The lab approaches questions of pattern formation and cell fate specification in the fruit fly Drosophila melanogaster. Our current interests are the mechanisms underlying the patterning of the embryonic dorsal-ventral (D/V) axis and the asymmetric self-renewal divisions of adult stem cells.
The main focus of lab has been on the role of the Bone Morphogenetic Protein (BMP) family member Decapentaplegic (Dpp) in patterning the D/V axis. Over the years, my laboratory discovered the conservation of dorsal-ventral patterning mechanisms between arthropods and chordates, identified the function of the Spemann organizer in Xenopus, showed that a non-linear feedback circuit resulted in a bistable pattern of BMP signaling during Drosophila D/V patterning, identified a genetic network that confers robustness to the D/V patterning system in Drosophila, and was involved in a collaboration to demonstrate that spatial-temporal changes in the BMP gradient drove morphological changes during Dipteran evolution.

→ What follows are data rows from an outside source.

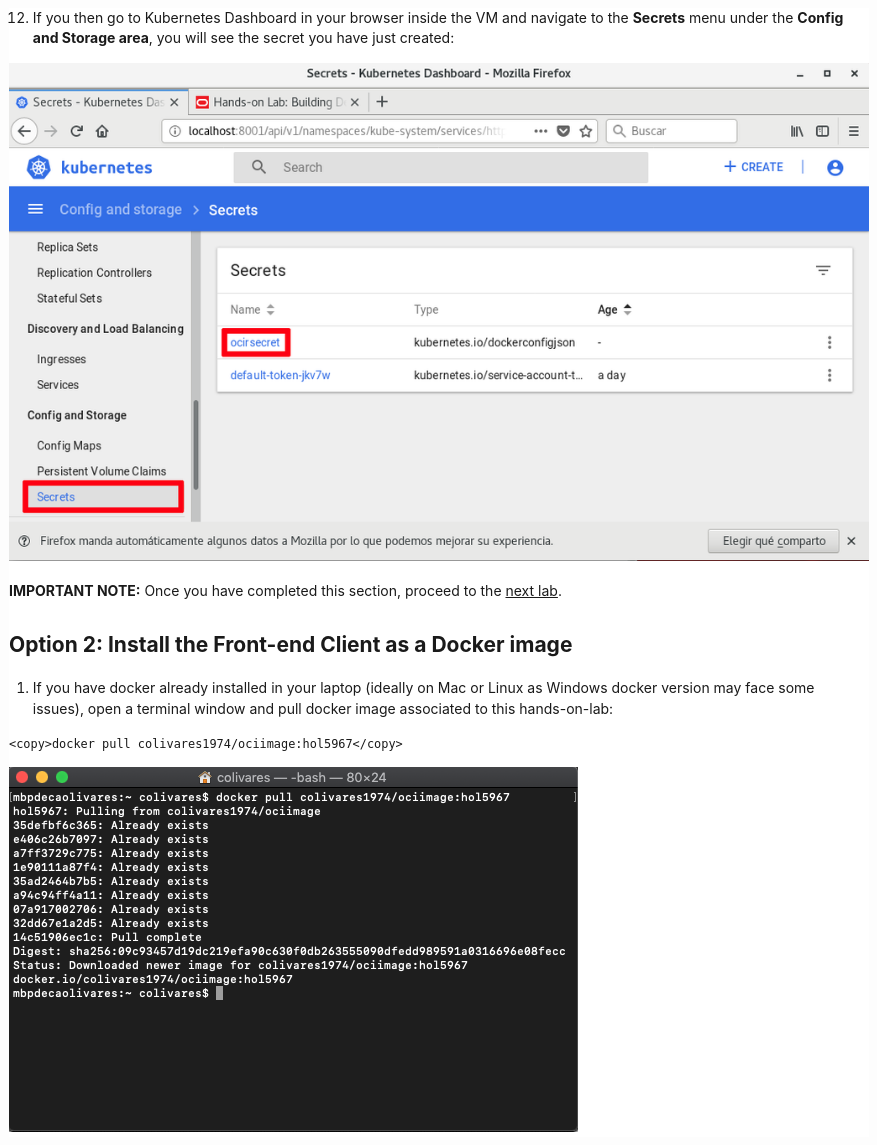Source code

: 12. If you then go to Kubernetes Dashboard in your browser inside the VM and navigate to the **Secrets** menu under the **Config and Storage area**, you will see the secret you have just created:

  ![](./images/image92.png " ")

**IMPORTANT NOTE:** Once you have completed this section, proceed to the [next lab](?lab=lab-5-import-developer-cloud-service).

## Option 2: Install the Front-end Client as a Docker image

1. If you have docker already installed in your laptop (ideally on Mac or Linux as Windows docker version may face some issues), open a terminal window and pull docker image associated to this hands-on-lab:

  ```
  <copy>docker pull colivares1974/ociimage:hol5967</copy>
  ```

  ![](./images/image93.png " ")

We have also investigated the processes responsible for the maintenance of the germ line stem cells (GSCs) in the adult ovary. The GSCs are present in a niche composed of non-dividing somatic cells, and these cells secrete BMP ligands necessary for GSC maintenance. The GSC has high levels of BMP signaling, while its sister cell, the Cystoblast, has low levels of BMP signaling and begins the process of differentiation. We have identified multiple redundant mechanisms that aid in creating this dichotomy in BMP signaling between sister cells. In particular, we have shown that interactions between the GSC and the surrounding niche cells create an intrinsic polarity in the GSC that both controls the plane of GSC division and elevates responsiveness to Dpp within the GSC. Recently, we have shown that GSCs can be maintained in the niche with very low levels of BMP signaling, which has implications for stem cell maintenance during aging.
Note: Dr. Ferguson is not currently taking new graduate students.